ESTIMATION OF A COMPANY’S FAIR VALUE

While accounting reports reflect historically accumulated spending of company’s stakeholders, fair value of a business may differ significantly from balance value of its assets. Being an open dynamic system, a company is subject to substantial external effects which may change company’s value for investors and owners in a moment. A company’s ability to generate revenues and its position relative to peers should be taken into account.

Thus, estimation of a company’s fair value would provide interested parties with a reliable basis to address the following purposes: project investment decisions, attracting project and structured finance, strategic investment to capital, M&A deals, etc. The analysts of IBcontacts ground their recommendations on in-depth analysis of macroeconomic trends and market environment analysis, assessment of a company’s historical operation, and employment of modern value modeling techniques.

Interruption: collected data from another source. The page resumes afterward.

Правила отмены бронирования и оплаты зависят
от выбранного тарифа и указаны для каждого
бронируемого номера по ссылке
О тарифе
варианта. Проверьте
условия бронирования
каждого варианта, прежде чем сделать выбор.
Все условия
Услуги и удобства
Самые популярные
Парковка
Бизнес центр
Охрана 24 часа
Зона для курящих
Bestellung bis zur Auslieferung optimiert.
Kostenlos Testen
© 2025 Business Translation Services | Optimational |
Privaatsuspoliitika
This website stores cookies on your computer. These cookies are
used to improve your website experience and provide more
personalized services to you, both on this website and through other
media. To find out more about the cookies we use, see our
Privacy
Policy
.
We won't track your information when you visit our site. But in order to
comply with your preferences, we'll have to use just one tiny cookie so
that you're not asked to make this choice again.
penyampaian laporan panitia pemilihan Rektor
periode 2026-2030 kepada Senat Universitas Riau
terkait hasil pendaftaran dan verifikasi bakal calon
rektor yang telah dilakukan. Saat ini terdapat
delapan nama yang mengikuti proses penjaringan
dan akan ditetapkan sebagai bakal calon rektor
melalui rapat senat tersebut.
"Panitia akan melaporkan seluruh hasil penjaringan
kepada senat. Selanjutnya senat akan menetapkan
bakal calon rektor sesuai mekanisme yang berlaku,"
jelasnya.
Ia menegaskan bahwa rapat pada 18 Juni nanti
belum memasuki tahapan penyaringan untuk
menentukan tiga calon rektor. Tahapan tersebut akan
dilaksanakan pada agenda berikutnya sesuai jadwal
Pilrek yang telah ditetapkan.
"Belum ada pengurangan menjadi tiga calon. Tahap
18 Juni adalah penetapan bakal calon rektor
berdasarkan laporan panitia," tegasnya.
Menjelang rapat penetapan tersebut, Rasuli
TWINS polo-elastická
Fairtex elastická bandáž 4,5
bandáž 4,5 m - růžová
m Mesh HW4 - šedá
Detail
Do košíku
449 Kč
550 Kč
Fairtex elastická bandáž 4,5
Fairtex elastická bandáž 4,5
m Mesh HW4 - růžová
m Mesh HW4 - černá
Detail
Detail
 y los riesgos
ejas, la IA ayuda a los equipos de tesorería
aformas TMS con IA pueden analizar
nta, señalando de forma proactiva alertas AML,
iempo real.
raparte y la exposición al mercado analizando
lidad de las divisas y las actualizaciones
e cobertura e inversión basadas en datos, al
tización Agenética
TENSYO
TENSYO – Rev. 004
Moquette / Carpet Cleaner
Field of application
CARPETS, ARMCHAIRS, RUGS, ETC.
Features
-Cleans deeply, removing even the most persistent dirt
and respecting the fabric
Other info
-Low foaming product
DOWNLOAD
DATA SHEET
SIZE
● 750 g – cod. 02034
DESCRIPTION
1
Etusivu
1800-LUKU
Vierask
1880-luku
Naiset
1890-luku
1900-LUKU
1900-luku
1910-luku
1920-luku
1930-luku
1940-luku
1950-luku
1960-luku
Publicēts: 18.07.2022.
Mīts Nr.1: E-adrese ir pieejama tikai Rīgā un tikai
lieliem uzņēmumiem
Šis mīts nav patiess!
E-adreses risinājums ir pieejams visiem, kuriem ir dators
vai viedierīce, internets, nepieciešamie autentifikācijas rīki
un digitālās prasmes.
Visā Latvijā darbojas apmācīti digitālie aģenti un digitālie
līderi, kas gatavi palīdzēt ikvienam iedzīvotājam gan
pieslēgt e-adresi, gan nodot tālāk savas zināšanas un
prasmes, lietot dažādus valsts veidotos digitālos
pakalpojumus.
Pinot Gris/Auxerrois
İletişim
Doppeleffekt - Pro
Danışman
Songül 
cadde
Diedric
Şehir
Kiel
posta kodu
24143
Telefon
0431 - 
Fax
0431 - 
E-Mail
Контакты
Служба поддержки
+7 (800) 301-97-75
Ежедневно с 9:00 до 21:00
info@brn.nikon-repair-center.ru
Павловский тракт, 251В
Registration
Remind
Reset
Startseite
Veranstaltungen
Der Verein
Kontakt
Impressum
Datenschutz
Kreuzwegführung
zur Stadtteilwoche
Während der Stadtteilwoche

Typical report on fair market value estimation includes the following parts:

  • general description of the company;
  • analysis of macroeconomic factors and market-related factors influencing the company’s operation;
  • financial model description including justification of main assumptions and reasoning the choice of estimation method (income methods, peers analysis, comparable deals analysis);
  • description of estimation results;
  • conclusions and investment recommendations.

Fair value estimation recommendations may be provided as a separate service, as well as they may be a part of larger service package: M&A deals preparation and support, management accounting implementation, etc.